**Page extract:**
□ □ □
It’s a haunted hotel movie, but The Shining it ain’t.  To its credit, it doesn’t try for cheap, “gotcha” scares; it tries to earn them with silence and atmosphere.  To its detriment, it’s not fucking scary.  At all.  It’s not a bad film by any stretch, but there’s just not enough going on here to recommend it.

The Inkeepers centers around an old hotel, open for one last weekend.  Sara Paxton (who is fantastic in the far superior Last House on the Left remake) plays a hotel clerk.  This doofus she works with has a website which “documents” supernatural activities at the inn.  He’s got all that nonsense ghost-finding equipment, but he doesn’t really believe there’s anything supernatural going on until the chick records a piano playing a few notes by itself.

That’s about the extent of the horror.  Sure, there are some Shining-esque ghosts who’ve committed suicide and are unsettled and all that.  But there are virtually zero chills and no real plot twists.

Actually, the most horrifying aspect of this film is the appearance of Kelly McGillis as a psychic who stays in the inn.  She was an ‘80s icon, frenching with Tom Cruise in Top Gun and providing jerk-worthy footage to a young Dr. Loomis as an Amish mother seduced by Harrison Ford’s smoldering charm in Witness.  She’s unrecognizable here: a greying, flabby shell of her former hotness.  Suicidal ghosts have nothing on the ravages of Father Time.
□ □ □
**Your task:** Please copy, word for word, the passage of the movie review that opens with the words containing "That’s about the" and closes with "of Father Time.".

**Stored data:**
□ □ □
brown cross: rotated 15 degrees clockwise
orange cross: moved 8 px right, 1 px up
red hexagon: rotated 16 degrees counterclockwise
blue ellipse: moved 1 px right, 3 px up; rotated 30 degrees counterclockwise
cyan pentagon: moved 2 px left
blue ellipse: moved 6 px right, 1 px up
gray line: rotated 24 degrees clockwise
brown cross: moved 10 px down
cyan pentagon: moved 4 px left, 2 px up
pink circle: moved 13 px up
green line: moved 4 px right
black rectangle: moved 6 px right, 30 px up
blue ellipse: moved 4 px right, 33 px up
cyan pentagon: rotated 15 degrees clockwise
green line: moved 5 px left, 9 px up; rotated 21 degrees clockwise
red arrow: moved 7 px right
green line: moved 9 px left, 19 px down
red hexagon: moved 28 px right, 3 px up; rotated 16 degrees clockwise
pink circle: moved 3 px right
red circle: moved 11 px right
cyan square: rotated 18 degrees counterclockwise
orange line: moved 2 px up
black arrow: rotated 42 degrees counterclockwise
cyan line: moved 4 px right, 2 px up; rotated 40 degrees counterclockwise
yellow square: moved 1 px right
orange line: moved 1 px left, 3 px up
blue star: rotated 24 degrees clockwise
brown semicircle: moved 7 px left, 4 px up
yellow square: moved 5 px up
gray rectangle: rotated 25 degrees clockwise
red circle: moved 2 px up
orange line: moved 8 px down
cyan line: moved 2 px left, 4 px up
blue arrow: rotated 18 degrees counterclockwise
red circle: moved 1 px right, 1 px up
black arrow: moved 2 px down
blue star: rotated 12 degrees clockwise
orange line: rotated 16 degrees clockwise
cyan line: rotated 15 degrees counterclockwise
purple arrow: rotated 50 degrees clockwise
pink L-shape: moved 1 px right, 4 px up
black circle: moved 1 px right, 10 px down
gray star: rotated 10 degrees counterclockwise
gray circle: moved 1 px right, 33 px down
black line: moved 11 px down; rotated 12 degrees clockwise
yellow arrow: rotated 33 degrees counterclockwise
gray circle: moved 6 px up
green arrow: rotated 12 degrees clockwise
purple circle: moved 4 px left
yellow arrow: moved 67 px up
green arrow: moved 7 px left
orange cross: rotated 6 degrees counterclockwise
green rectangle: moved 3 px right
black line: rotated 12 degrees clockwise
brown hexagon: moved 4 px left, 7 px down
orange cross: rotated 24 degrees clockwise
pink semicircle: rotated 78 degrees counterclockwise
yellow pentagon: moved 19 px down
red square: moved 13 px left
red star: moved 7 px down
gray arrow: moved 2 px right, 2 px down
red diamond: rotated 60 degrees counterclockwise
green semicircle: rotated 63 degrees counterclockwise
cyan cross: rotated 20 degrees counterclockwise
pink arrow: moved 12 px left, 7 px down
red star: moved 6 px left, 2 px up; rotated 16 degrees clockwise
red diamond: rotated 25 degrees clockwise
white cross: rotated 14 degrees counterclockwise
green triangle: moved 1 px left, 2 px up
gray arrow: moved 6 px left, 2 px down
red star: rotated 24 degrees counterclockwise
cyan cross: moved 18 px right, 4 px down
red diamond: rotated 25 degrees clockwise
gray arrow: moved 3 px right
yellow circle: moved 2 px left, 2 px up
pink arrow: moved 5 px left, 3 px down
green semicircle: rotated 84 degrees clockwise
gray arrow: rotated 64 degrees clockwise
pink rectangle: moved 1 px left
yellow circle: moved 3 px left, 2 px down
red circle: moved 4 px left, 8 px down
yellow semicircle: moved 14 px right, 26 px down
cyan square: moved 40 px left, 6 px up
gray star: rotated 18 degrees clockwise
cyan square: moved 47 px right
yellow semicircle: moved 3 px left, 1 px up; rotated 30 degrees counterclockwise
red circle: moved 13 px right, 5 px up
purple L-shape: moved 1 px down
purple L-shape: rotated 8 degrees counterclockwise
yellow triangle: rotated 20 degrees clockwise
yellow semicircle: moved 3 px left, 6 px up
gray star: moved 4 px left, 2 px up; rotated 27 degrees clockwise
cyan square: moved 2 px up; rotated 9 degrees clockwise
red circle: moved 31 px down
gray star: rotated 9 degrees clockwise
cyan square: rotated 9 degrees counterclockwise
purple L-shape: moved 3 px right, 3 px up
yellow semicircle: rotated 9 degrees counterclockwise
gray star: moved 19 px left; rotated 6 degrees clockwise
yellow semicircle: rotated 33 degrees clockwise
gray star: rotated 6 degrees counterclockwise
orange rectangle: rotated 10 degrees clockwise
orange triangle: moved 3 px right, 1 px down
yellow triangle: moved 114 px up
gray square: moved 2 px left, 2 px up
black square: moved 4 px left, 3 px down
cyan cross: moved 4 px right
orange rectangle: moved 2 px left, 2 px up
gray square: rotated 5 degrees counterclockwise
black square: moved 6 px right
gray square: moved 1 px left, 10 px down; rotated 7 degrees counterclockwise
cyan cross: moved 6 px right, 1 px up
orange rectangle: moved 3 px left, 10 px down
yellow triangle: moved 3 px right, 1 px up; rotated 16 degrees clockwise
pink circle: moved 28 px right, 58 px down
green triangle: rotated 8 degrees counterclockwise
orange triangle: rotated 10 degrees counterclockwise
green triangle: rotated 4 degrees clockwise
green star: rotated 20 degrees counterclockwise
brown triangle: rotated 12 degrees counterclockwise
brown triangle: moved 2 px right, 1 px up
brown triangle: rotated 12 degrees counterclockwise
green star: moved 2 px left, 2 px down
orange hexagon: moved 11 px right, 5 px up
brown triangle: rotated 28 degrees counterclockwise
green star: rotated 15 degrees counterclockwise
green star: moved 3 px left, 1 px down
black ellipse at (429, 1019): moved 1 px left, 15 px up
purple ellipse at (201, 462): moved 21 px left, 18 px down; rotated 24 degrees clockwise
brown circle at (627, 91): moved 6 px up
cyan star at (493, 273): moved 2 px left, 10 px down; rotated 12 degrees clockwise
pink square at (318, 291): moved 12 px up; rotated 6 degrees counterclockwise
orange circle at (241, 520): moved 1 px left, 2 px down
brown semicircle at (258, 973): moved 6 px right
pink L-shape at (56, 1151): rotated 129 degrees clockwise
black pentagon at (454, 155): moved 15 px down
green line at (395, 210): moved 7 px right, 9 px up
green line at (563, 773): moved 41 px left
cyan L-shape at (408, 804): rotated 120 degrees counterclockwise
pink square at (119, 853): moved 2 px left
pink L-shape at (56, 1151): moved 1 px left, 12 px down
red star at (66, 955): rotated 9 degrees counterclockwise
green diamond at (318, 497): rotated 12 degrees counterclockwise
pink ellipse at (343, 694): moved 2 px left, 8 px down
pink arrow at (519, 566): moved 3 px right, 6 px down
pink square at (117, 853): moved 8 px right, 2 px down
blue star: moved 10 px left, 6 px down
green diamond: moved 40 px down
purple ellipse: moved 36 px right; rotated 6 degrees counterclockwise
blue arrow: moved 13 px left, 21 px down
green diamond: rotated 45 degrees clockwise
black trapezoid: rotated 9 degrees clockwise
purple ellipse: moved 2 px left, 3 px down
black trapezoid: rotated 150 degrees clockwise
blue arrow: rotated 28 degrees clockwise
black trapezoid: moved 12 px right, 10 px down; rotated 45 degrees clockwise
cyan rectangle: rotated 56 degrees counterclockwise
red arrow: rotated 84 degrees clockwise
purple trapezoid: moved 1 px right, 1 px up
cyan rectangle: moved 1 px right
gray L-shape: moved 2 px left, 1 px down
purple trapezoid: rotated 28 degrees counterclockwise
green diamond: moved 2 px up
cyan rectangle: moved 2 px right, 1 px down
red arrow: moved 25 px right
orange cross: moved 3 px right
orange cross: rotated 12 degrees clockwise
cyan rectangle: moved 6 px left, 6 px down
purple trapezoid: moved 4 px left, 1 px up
□ □ □
**Task result:**
That’s about the extent of the horror.  Sure, there are some Shining-esque ghosts who’ve committed suicide and are unsettled and all that.  But there are virtually zero chills and no real plot twists.

Actually, the most horrifying aspect of this film is the appearance of Kelly McGillis as a psychic who stays in the inn.  She was an ‘80s icon, frenching with Tom Cruise in Top Gun and providing jerk-worthy footage to a young Dr. Loomis as an Amish mother seduced by Harrison Ford’s smoldering charm in Witness.  She’s unrecognizable here: a greying, flabby shell of her former hotness.  Suicidal ghosts have nothing on the ravages of Father Time.